Mars is the world’s biggest pet food makers and WWF, which helped draw up the targets, hopes it will set a precedent. The firm called the initiative an "industry first", although some smaller firms such as Burns Pet Nutrition already claim to use sustainably sourced fish.
ENDS contacted eight more manufacturers and retailers to ask about their sourcing policies, but most failed to respond. Waitrose said it is discussing the issue with suppliers, while Procter & Gamble (P&G), maker of Iams and Eukanuba, said its fish comes from legally caught EU stocks. Nestlé Purina, which makes several pet foods, has stopped using the most endangered species and says 99% of fish used in Europe was caught for humans. It may consider using certified fish in the future.
Pets’ environmental impacts were highlighted by a rash of news stories late last year. The headline figures - from the US authors of a book called Time to Eat the Dog? - suggest medium-sized dogs have greater "eco-footprints" than SUVs. The claim is based on the area of land needed to feed a dog a meat diet compared with that needed to provide an SUV with energy. But the calculations ignore complexities such as the use of by-products.

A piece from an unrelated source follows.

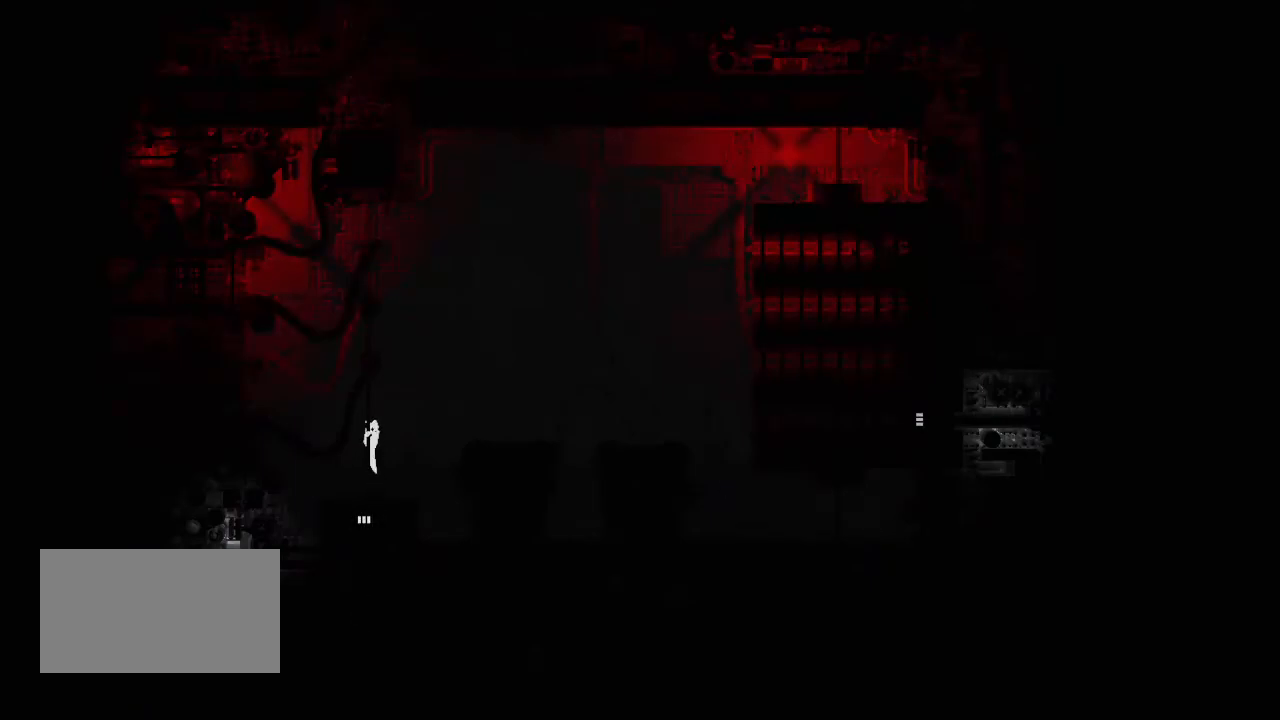
{"keys": ["up"], "events": []}
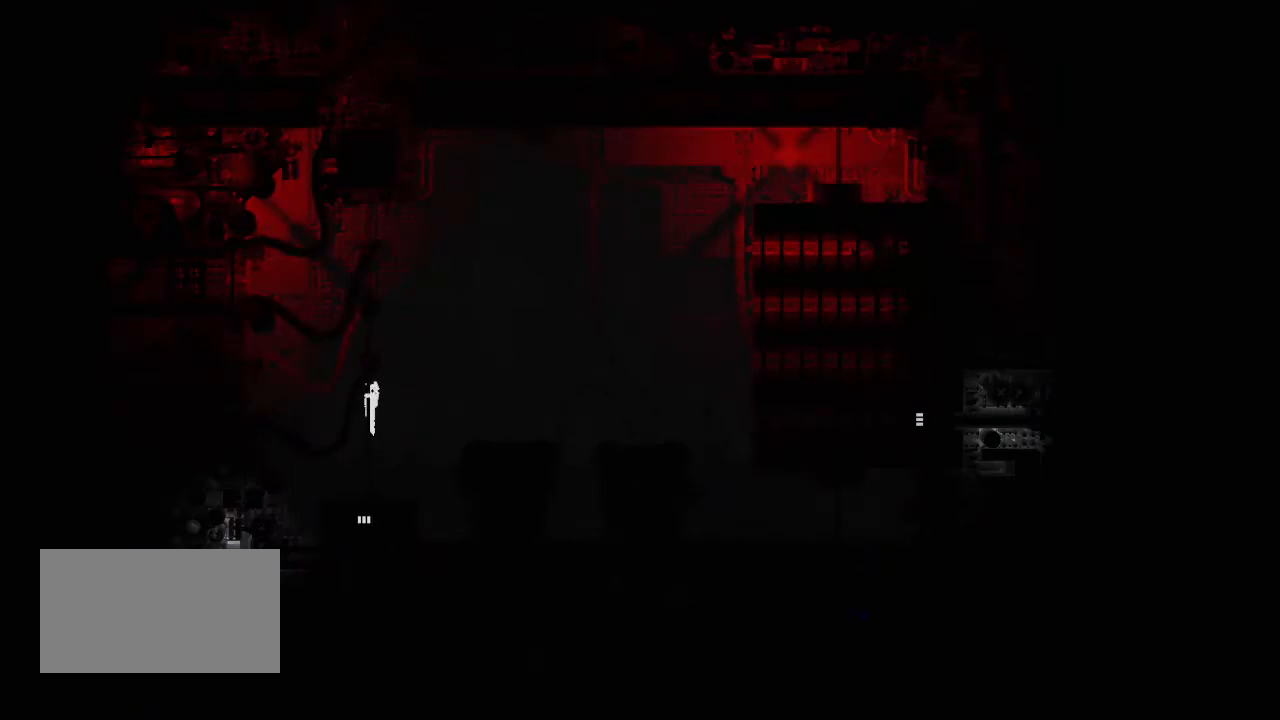
{"keys": ["up"], "events": []}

About 630,000 tonnes of animal by-products are used in the 1.2 million tonnes of pet food made in the UK annually, according to the PFMA. By comparison, the UK makes about 37Mt/yr of food for humans.
Still, feeding the UK’s 16 million cats and dogs is problematic because of carnivorous diets’ higher carbon footprints. Vegetarian pet foods are available but there is debate over their health effects. All cats, and some dogs, need taurine, an amino acid not produced by plants that has to be added to vegetarian foods.
The Food and Drink Federation (FDF), the trade association for human food makers, has had environmental targets for many years (ENDS Report 394, pp 8-9). Its members are aiming for a 20% reduction in their total CO2 emissions below 1990 levels by 2010 and 30% by 2020. The PFMA’s ambition looks rather slight by comparison and is a relative target, meaning the reduction will be per tonne of food made. Total emissions from the sector could still rise. The PFMA is unsure what its members’ current emissions are and, without historical data, it is hard to assess how challenging the target is.
However, PFMA chief executive Michael Bellingham said three of its members are also part of the FDF. Many more are covered by a Climate Change Agreement requiring sizeable emission reductions from food and drink manufacturers.
The PFMA has also pledged to increase the percentage of recyclable packaging its members use, from 60% to 80% over the next ten years. But the sector lags the food and drink industry when it comes to carbon footprinting. The PFMA has not done any work in this area and Mr Bellingham was unaware of any firms having done so.
P&G told ENDS its foods have a small footprint as they are dry. A two-week supply of Iams for a 20 kilogramme dog requires 97% less packaging than an equivalent supply of wet food. The food itself is 80% lighter, which cuts transport emissions. P&G is taking a number of other steps to reduce the carbon embedded in its products but has no plans to give consumers absolute figures because they are variable and might be misleading.
Purina is using "ongoing life-cycle analysis" to help reduce transport emissions.